Hendrix also directs Clement to locate an appropriate “management training course,” as Archer recommended. Hendrix writes that it must be approved by the board, paid for by Clement, and documented that it has been completed within six months.
The letter also informs Clement that the BOC is “reviewing the organizational structure” under his direction and that Hendrix anticipates that “changes will be made as a result of this investigation and to ensure the most effective and functional operation for the County.”
For more details, see the Feb. 17 edition of the Barrow Journal.
The county has a senior manager who, because of his misbehavior, is relieved of substantial duties, said misbehavior causing him to be ordered to "read" the county's employeed and book and to take a management course at his expense. Why do we have a manager who needs (a) to be told to read the employee handbook, and (b) take a course in management? You'd think the county would expect these prior to employment or continued employment.
The county has a HR director around whom controversy seems to always swirl. Is she more of a liability than an asset to the county?
Rather than clean house in the 2008 election, it seems that Barrow County was cleaned out of decent elected and employed managers and will likely be cleaned out financially before these messes are fixed.
Yearwood= All foam no beer
Clement= Surfing in Nebraska
Neither of them has a clue what they are doing and allow their own frustration with their own ineptitude to boil over into this situation and then, we have to pay for an investigation.

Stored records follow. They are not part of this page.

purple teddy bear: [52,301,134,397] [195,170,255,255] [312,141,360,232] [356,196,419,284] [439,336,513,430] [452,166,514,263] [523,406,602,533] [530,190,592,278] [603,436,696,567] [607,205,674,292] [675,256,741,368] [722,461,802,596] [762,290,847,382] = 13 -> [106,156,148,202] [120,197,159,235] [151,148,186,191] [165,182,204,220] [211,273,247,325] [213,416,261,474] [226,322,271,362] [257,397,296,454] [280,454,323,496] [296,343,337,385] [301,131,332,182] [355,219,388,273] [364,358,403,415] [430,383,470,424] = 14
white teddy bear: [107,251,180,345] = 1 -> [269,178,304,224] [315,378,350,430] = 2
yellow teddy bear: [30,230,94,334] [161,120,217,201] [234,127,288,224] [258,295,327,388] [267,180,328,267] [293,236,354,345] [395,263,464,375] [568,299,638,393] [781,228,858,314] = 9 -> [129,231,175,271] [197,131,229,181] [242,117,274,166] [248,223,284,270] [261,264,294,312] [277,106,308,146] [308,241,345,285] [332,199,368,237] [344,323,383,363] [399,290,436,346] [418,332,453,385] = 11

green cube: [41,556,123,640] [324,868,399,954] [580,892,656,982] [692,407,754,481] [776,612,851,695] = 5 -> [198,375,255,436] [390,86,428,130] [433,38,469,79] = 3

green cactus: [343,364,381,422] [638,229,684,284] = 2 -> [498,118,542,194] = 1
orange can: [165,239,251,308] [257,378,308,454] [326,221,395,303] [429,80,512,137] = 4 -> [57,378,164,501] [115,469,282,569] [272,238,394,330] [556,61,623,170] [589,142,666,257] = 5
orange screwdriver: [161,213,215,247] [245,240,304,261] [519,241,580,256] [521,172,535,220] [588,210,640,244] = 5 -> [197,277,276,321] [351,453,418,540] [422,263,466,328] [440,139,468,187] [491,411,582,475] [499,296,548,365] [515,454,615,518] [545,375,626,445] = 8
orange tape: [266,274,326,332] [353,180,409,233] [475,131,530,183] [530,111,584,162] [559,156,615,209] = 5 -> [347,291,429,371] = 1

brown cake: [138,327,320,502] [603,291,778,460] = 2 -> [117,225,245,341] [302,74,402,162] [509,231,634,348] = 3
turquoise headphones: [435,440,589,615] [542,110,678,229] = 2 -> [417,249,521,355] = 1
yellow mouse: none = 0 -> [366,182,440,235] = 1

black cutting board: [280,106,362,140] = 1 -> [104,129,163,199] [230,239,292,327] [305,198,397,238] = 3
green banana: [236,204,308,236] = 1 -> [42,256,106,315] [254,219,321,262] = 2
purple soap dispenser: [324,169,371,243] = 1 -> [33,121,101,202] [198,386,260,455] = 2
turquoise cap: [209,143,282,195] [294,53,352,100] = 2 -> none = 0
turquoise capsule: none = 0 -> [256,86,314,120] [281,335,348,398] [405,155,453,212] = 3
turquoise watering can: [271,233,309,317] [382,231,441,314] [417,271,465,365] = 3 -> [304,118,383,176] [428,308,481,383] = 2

Clement doesn't need to be "trained" he needs to be FIRED and Yearwood needs to resign or face a recall. How much more of these two blithering idiots and their "Management Style" are we going to have to stomach?
Barrow County Take note:
Yearwood's Anger Management Course...
Clement's Management Classes...
I rest my case. Lipstick on a pig.
Fire/recall them both. The sooner the better.
As for Brown, I am not sure what the correct course of action should be for her although it does seem that she has her own issues which need to be handled. Why don't we really clean house and just start from scratch?